看着床榻上合手躺卧的娇柔又安详的面容,乞午托腮喟叹一声。
打点好阮眠这边,殷寂亲自送了原辛回去。
「亲自送我此物老头赶了回来,你也算有心了,说吧。」
原辛在自己的屋子里坐下,边斟茶边对他说。
殷寂也没和他客气,「她这算完全好了吗?」
「算好,也不算好。」
「蛊心力气莫测,我只能做到以柔克刚,将它的力气尽数化解在她的身体里。」
「要是没有变数,那力量与宿体之间便相安无事。」
这种沉默让人感到有些不自在。
「什么变数?」 原辛嗤笑一声, 「老头子我没那么厉害能预测到,姑且往后看吧。」
他话说得直接,却不绝对。
「其实...这也许...是福不是祸。

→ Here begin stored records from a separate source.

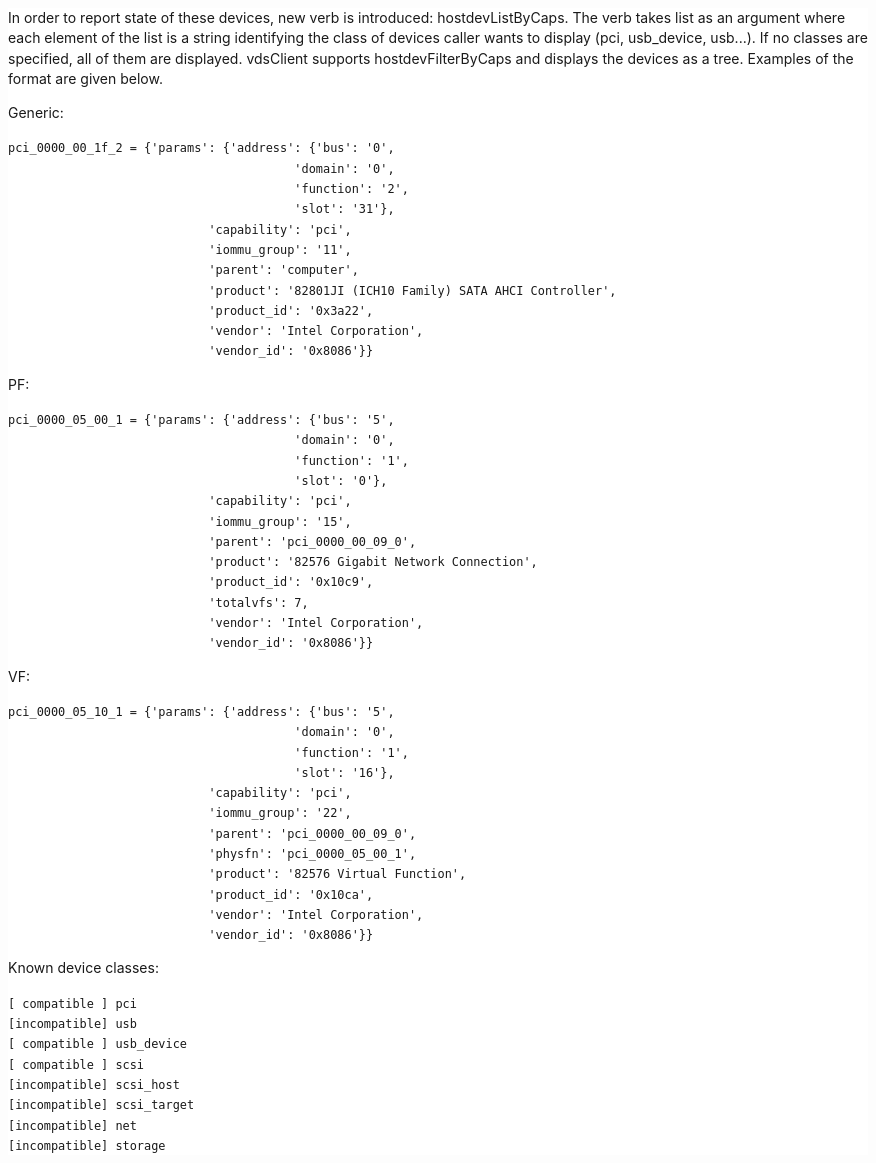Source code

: In order to report state of these devices, new verb is introduced: hostdevListByCaps. The verb takes list as an argument where each element of the list is a string identifying the class of devices caller wants to display (pci, usb_device, usb...). If no classes are specified, all of them are displayed. vdsClient supports hostdevFilterByCaps and displays the devices as a tree. Examples of the format are given below.

Generic:

    pci_0000_00_1f_2 = {'params': {'address': {'bus': '0',
                                            'domain': '0',
                                            'function': '2',
                                            'slot': '31'},
                                'capability': 'pci',
                                'iommu_group': '11',
                                'parent': 'computer',
                                'product': '82801JI (ICH10 Family) SATA AHCI Controller',
                                'product_id': '0x3a22',
                                'vendor': 'Intel Corporation',
                                'vendor_id': '0x8086'}}

PF:

    pci_0000_05_00_1 = {'params': {'address': {'bus': '5',
                                            'domain': '0',
                                            'function': '1',
                                            'slot': '0'},
                                'capability': 'pci',
                                'iommu_group': '15',
                                'parent': 'pci_0000_00_09_0',
                                'product': '82576 Gigabit Network Connection',
                                'product_id': '0x10c9',
                                'totalvfs': 7,
                                'vendor': 'Intel Corporation',
                                'vendor_id': '0x8086'}}

VF:

    pci_0000_05_10_1 = {'params': {'address': {'bus': '5',
                                            'domain': '0',
                                            'function': '1',
                                            'slot': '16'},
                                'capability': 'pci',
                                'iommu_group': '22',
                                'parent': 'pci_0000_00_09_0',
                                'physfn': 'pci_0000_05_00_1',
                                'product': '82576 Virtual Function',
                                'product_id': '0x10ca',
                                'vendor': 'Intel Corporation',
                                'vendor_id': '0x8086'}}

Known device classes:

    [ compatible ] pci
    [incompatible] usb
    [ compatible ] usb_device
    [ compatible ] scsi
    [incompatible] scsi_host
    [incompatible] scsi_target
    [incompatible] net
    [incompatible] storage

」
殷寂的想法和原辛差不多,这事只能走一步看一步。
「那承宣殿那边?」
「中了毒,是以法力尽失。」
「能看出何毒吗?」
「失妖术的老夫见过,可仙妖殊途,这种让人失仙术的毒老夫不曾见过。」
原辛也不是使庸术的,活了这么久多多少少都见过相似的病症。
难就难在三界分离,各界躯身都有各自变数,给人治病要严谨,差之毫厘谬之千里,不能一概而论。
「可有什么异常?」
「 老夫看来,这最好的解决办法应该是找到解药。使毒之人必有解药。」
摸清了原辛的意思,他眯起了狭长的双眼。
「解铃还须系铃人?」
阮眠混沌的意识像飘在虚无的空中的一块巨石,她知道自己在原辛施法的时候又昏了,可没想到眼一黑之后,自己清醒的意识居然被拉进了一人奇怪的地方。
据他的经验这该是最好的办法,他朝殷寂微微颔首。
她站在一个伸手不见五指的黑洞洞的空间里,脚踏得到地。
张开五指,她向悄无声息的摸索了一下。
何也没有,什么也看不到。
脚下的路还在继续延伸。
后退也没有光亮能够看到,本能使她抬脚往前走。
一小步接着一小步,她可能走了有一个时辰,前方终于出现了一丝令人惊喜的光线。